La EFPA recuerda que la mayoría de estas pautas han sido modificadas por las autoridades sanitarias locales, por lo que recomienda a los psicólogos y las psicólogas ponerse en contacto con ellas y utilizar estas pautas para apoyar a la población en general.

En la misma línea, la Federación hace referencia a las directrices de la Organización Mundial de la Salud, a las que se puede acceder a través del siguiente enlace: “El paquete de comunicación de riesgos COVIC-19 para establecimientos de salud”.

Por otro lado, durante el período de distanciamiento social que supone la cuarentena, las consultas online, especialmente a través de video chat, brindan una alternativa viable para ofrecer atención y terapia psicológicas.

A pesar de que la mayoría de los psicólogos y las psicólogas prefieren el contacto cara a cara con sus clientes, para salvaguardar no solo su propia salud, sino también la de aquellos y aquellas que buscan su ayuda y la de la sociedad en general, se deben explorar todas las alternativas posibles. La investigación muestra que la eficacia de tales teleconsultas es ligeramente menor, pero a menudo logran obtener efectos similares a la atención convencional.
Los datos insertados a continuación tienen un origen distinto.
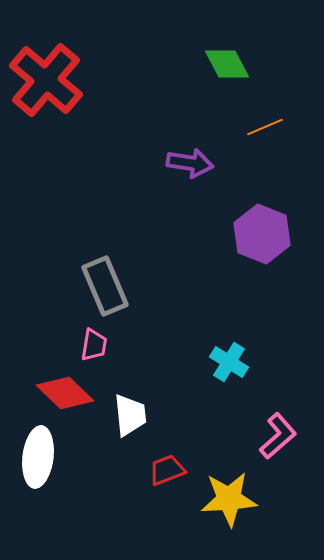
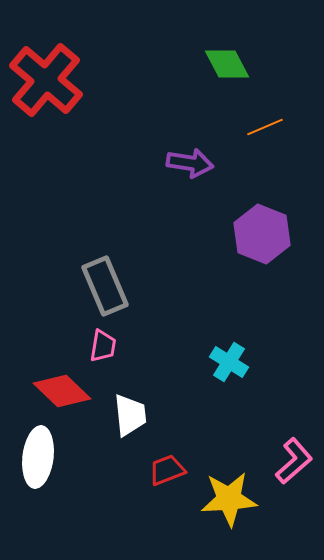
pink trapezoid: moved 9 px right, 1 px down
red diamond: moved 3 px left, 2 px up
pink L-shape: moved 16 px right, 25 px down
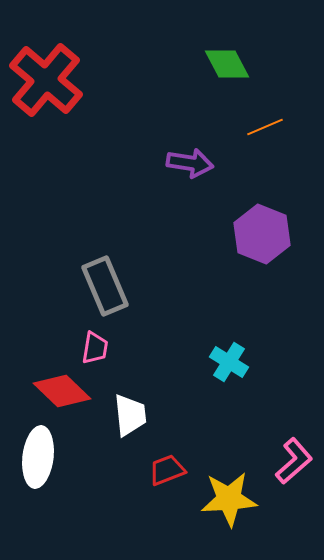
pink trapezoid: moved 8 px left, 2 px down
En este sentido, la EFPA destaca los siguientes puntos clave para la implementación a corto plazo de la consulta online:

Discuta la opción con su cliente (preferiblemente por teléfono), explicando la justificación y enfatizando la importancia de confiar, de momento, en las consultas online. Idealmente, solo haga esto con clientes o pacientes con los que ya se haya reunido cara a cara, de modo que también sepa cómo intervenir de manera óptima en el mundo real, en caso de cualquier emergencia (p.ej. riesgos de autolesión o suicidio).

Asegúrese de que tanto usted como su cliente estén en un espacio privado y no pueden ser molestados.

Garantice el tiempo suficiente para la resolución de problemas técnicos.

Confíe en herramientas profesionales de videoconferencia diseñadas para la teleconsulta. No se fíe de programas como Facebook Messenger, WhatsApp, Skype o Telegram. En caso de cualquier duda, comuníquese con su asociación miembro o autoridad nacional para obtener las herramientas adecuadas (por ejemplo, Skype for Business está permitido en Noruega, Zoom en Suecia) o consulte las regulaciones pertinentes.

No utilice un ordenador público, apáguelo después de una sesión y mantenga actualizado su sistema operativo y/o aplicaciones.

En caso de que detecte una violación de seguridad en su ordenador, informe a sus clientes, avise a la policía y busque ayuda de un experto en seguridad informática.